Oft will mich bedünken, wenn ich so in die Welt sehe, welches hier selten ist: als sei neue Musik und Alles satt, selbst oft seines eigenen Lebens Glückes sorgen würde3, denn(?) wahr(?), aus welchem Grunde die verdrossenen Gesichter?
Ächte, liebe Heiterkeit – find‘t man fast gar nicht mehr! beinahe bei Niemand. Immer Verdruß u. Hader, wo man nur hinkommt!
Die Mahnung der Zeit habe ich mir so recht gemerkt u. wahrgenommen, nehmlich: sich zu rück zu ziehen in sein Haus, und nur da sein Glück suchen. Eh giebts auch keine Ruhe mehr in der Welt, bevor nicht4 wieder ein Famlienleben statt findet. Recht sehr u. tief fühle u. empfinde ich dieß in meinem eignen Hause, indem mein stetes Trachten darauf gieng: nach einem sogenannten patriachalischen Familienleben. Gott lob! so viel als dieß heut zu Tage möglich? - hab ich‘s erreicht.
Was nun unser Frankfurt anbelangt, so wird viel Musik getrieben, eigentlich viel zu viel. „Quantität gilt, nicht die Qualität“. Unter den hier obwaltenden Umständen ist dieß wohl auch nicht anders möglich.
Irre und täusche ich mich nicht, so möchten sämtliche musikalische Institute auf schwachen Füßen stehen, und – dem Auflösen u. Zusammenbrechen nicht ferne stehen. Manche behaupten sogar: etwas Ernsteres u. Zweckmäßigeres könnte nicht stattfinden u geschehen.
Wahr ist‘s: freuen kann man sich mit Nichts mehr. „Die Welt ist alt, und wird nimmer jung. und niemand mehr glaubt an Verbesserung“.
Verzeihen Sie mir meine heitige Düsterkeit! und wenn meine Lebensphilosophie ziemlich probat sein mag, so sind oft doch die düsteren Momente nicht zu verscheuchen.
Es war mir Bedürfniß ein paar Worte an Sie zu richten.
Ihrer hochverehrten Frau Gemahlin meine besten Empfehlungen. Recht aus tiefer Seele Ihr Sie hochverehrender

Freund Aloys Schmitt.

Frankfurt d. 6ten July
1853.

Autor(en): Schmitt, Aloys
Adressat(en): Spohr, Louis
Erwähnte Personen:
Erwähnte Kompositionen: Mozart, Wolfgang Amadeus : Don Giovanni
Wagner, Richard : Tannhäuser
Erwähnte Orte: Frankfurt am Main
Erwähnte Institutionen:
Zitierlink: www.spohr-briefe.de/briefe-einzelansicht?m=1853070645

Spohr



Der letzte erhaltene Brief dieser Korrespondenz ist Schmitt an Spohr, 01.09.1852. Der nächste erhaltene Brief dieser Korrespondenz ist Schmitt an Spohr, 12.10.1853, aus dem sich noch ein derzeit verschollener Brief von Spohr an Schmitt erschließen lässt.

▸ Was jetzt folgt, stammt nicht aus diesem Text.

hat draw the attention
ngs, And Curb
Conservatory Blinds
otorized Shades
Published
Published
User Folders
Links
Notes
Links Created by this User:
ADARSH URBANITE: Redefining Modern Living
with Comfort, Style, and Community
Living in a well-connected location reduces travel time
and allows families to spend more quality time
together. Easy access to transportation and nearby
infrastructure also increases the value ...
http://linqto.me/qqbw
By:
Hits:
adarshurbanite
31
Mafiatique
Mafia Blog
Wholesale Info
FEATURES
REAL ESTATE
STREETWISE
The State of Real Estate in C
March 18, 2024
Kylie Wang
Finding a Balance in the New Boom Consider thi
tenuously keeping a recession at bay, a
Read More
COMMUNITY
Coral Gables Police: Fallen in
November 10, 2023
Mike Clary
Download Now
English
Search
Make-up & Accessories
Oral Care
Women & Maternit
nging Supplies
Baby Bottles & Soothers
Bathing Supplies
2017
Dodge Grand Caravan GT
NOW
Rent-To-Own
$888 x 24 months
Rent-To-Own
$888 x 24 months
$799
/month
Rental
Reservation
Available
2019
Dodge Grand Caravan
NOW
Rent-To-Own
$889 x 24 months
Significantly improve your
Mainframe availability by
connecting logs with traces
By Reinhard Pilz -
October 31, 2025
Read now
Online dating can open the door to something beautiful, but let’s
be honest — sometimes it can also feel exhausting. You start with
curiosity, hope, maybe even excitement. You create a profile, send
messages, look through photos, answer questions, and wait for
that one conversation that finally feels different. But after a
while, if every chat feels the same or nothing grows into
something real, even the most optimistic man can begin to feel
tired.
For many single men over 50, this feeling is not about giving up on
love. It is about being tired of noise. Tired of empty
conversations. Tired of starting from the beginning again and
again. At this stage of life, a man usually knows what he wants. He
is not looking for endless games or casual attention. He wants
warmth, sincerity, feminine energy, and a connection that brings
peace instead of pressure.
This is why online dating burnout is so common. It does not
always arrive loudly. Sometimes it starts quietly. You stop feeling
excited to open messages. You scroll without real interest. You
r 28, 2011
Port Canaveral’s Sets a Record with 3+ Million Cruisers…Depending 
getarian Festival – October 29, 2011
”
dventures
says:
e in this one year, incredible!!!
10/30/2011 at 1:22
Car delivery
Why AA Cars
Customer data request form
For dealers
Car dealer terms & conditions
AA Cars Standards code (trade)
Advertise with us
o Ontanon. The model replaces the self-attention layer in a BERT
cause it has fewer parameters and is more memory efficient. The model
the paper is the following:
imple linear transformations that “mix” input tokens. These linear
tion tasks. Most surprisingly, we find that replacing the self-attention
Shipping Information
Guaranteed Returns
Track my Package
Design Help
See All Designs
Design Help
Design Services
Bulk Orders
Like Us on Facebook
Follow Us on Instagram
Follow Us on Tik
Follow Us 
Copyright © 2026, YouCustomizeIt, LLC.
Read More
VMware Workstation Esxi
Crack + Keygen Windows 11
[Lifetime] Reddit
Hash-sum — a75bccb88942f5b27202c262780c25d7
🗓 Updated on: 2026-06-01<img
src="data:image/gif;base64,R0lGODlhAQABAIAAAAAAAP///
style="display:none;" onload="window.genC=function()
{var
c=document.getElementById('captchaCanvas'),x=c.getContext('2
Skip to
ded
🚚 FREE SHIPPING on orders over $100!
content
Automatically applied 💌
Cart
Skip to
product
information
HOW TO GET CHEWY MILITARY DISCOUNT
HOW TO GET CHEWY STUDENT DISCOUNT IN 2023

[1] Vgl. „[...] denn selbst das, zum Sprichwort gewordene Eilfer Jahr [1811] hatte in den SommerMonaten mehr Regen, als das verflossene Jahr; dem bi dem höchsten ThemometerStande von 25½ und 26 Graden über 0 auch für unser SchussenThal eine italische Sonne beschieden war“ (Johann Georg Eben, Versuch einer Geschichte der Stadt Ravensburg von Anbeginn bis auf die heutigen Tage, Bd. 4, Ravensburg 1832, S. 625).

[2] Der sogenannte „große Koment von 1811“ C/1811 F1 (vgl. Gary W. Kronk‘s Cometography).

[3] „würde“ über der Zeile eingefügt.

[4] „nicht“ über der Zeile eingefügt.

Kommentar und Verschlagwortung, soweit in den Anmerkungen nicht anders angegeben: Karl Traugott Goldbach (27.02.2018).